Die wichtigste Maßnahme ist Bewegung – so früh und so regelmäßig wie möglich. Schon kleine Aktivitäten helfen, den Muskelabbau zu bremsen. Nach längerer Bettruhe oder Operationen kann Physiotherapie unterstützen, die Muskulatur wieder zu kräftigen. Dabei werden gezielt Übungen ausgewählt, die auf die betroffenen Körperbereiche abgestimmt sind. Auch im höheren Alter lohnt sich gezieltes Training, um die Muskulatur zu erhalten.

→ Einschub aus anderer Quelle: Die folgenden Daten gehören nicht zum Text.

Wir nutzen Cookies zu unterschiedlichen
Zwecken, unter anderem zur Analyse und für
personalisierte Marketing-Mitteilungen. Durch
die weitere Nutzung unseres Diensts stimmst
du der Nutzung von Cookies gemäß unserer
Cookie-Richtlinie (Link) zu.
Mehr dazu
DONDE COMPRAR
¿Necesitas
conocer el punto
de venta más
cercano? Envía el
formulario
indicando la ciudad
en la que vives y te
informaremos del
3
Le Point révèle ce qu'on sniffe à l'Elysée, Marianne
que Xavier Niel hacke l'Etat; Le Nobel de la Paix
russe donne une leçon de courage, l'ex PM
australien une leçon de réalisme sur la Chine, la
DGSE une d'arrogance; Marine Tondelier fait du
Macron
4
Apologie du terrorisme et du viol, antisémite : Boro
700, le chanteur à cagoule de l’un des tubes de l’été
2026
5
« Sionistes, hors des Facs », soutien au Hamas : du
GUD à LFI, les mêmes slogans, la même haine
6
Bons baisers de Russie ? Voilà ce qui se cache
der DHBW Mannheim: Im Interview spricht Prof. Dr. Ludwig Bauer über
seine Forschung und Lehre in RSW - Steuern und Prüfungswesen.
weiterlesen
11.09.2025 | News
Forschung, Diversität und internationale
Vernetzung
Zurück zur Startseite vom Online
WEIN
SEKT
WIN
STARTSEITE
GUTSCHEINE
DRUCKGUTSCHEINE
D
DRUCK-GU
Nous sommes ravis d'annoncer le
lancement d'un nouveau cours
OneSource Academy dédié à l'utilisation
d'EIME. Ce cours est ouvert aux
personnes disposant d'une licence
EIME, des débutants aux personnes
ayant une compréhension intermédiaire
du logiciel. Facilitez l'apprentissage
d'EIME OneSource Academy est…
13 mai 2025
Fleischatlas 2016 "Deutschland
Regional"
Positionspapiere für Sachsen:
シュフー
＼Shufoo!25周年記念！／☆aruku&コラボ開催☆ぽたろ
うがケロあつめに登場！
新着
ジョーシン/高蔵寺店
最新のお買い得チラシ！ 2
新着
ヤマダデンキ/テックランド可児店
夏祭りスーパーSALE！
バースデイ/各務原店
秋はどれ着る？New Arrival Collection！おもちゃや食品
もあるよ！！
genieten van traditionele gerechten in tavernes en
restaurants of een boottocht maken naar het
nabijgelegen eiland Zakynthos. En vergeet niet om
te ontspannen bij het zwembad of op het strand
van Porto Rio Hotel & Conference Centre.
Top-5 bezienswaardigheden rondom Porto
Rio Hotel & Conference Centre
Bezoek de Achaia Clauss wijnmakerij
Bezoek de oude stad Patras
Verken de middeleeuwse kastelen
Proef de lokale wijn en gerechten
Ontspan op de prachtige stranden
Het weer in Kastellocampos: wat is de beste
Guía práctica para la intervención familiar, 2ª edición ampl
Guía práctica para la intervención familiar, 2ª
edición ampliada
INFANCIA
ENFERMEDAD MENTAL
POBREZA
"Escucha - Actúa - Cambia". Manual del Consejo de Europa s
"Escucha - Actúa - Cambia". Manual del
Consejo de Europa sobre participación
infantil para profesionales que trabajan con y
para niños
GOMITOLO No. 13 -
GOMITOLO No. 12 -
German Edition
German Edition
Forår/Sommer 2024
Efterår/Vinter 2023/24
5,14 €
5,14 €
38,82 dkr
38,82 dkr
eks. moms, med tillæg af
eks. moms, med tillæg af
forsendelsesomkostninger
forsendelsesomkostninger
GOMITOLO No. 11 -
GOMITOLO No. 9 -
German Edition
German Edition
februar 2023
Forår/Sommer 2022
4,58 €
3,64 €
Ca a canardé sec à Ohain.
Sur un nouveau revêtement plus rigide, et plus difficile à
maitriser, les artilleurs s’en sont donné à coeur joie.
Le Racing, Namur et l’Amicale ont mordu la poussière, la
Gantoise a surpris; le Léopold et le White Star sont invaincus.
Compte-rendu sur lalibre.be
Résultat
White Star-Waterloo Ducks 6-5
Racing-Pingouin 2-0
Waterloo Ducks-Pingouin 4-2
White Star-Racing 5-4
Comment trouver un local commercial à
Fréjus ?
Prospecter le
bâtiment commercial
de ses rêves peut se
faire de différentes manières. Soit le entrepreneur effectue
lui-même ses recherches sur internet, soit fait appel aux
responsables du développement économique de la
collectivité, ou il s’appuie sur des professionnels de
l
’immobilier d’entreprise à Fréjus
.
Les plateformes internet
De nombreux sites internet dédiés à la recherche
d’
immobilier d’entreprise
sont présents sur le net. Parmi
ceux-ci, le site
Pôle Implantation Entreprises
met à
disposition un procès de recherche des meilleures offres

Wenn eine Erkrankung der Auslöser ist, richtet sich die Behandlung nach der jeweiligen Diagnose. Bei manchen neurologischen Erkrankungen gibt es spezielle Medikamente oder Therapien, die das Fortschreiten bremsen können. Eine ausgewogene Ernährung mit ausreichend Eiweiß ist ebenfalls wichtig, damit der Körper genug Baumaterial für den Muskelaufbau bekommt.
Manchmal braucht es Geduld, denn der Wiederaufbau der Muskulatur dauert meist länger als der Abbau. Entscheidend ist, dranzubleiben und sich nicht entmutigen zu lassen – auch kleine Fortschritte sind wertvoll.
Wann sollte ärztlicher Rat eingeholt werden?
Wer bemerkt, dass die Muskeln ohne erkennbaren Grund schwächer werden oder sich sichtbar zurückbilden, sollte das ärztlich abklären lassen. Besonders wenn zusätzliche Symptome wie Taubheitsgefühle, starke Schmerzen oder Koordinationsprobleme auftreten, ist eine genaue Untersuchung wichtig. So lässt sich herausfinden, ob eine behandlungsbedürftige Erkrankung dahintersteckt.
In vielen Fällen lässt sich Muskelatrophie aufhalten oder sogar rückgängig machen – vorausgesetzt, die Ursache wird erkannt und gezielt behandelt. Ein aktiver Lebensstil, angepasste Bewegung und eine gute Begleitung durch Fachleute sind dabei die wichtigsten Bausteine.